After more than a century in limbo, Irish ruffian Liam O’Connor is dropped into an adult life in 21st-century Providence Falls where, in order to save his soul, he must convince his reincarnated true love, Cora, to marry someone other than himself. It appears that Liam had a long sleep, and Cora was reincarnated, but neither had real time travel.
— Michael Main
“Cora is on earth again in this twenty-first century,” Samuel said. “You must make sure she fulfills her true destiny in this life.”
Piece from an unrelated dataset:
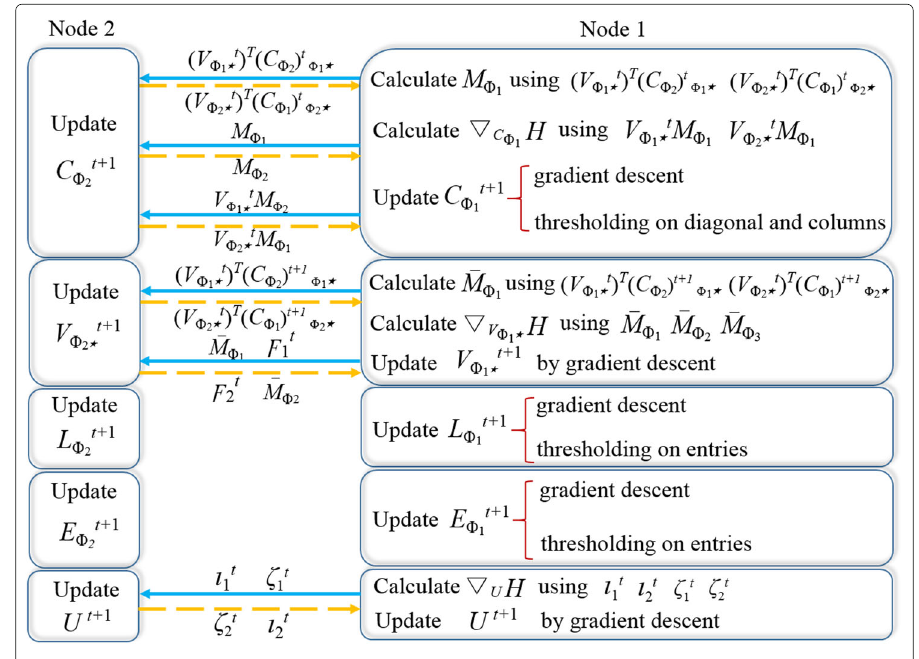
Fig. 3 Computation and communication in DSAPA ( W =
The Providence Falls Novels, 2 vols. by Jude Deveraux and Tara Sheets (Mira, September 2020 to October 2022) [print · e-book].

The Other Emily

by Dean R. Koontz

A decade after David Thorne’s wife goes missing on a solo trip to northern California, her exact duplicate shows up—without having aged a day and claiming not to be Emily—at a bar in one of David’s favorite restaurants.
— Michael Main
Equally in the grip of dread and amazement, David Thorne began to awaken to a previously unthought-of truth, the ramifications of which were devastating and numberless.

The Other Emily by Dean R. Koontz (Thomas and Mercer, March 2021).

Fantasy Island (r3s01e02), pt. 2

The Heartbreak Hotel

by Jane Espenson, directed by Adam Kane

As with the first episode of the 2021 Fantasy Island revival, the second has no actual time travel, but the side-plot (“The Heartbreak Hotel”) does have a time-related phenomenon when Elena and Mr. Jones try to connect with a grieving widower who wakens only once every five years to see whether life is worth living.
— Michael Main
Okay, that’s not the deal my great uncle made. Now, you’re allowed to sleep on Fantasy Island as long as you wish, but every five years, you have to spend at least 48 hours awake.

Fantasy Island (v3s01e02), seg. 2, “The Heartbreak Hotel” by Jane Espenson, directed by Adam Kane (Fox-TV, USA, 17 August 2021).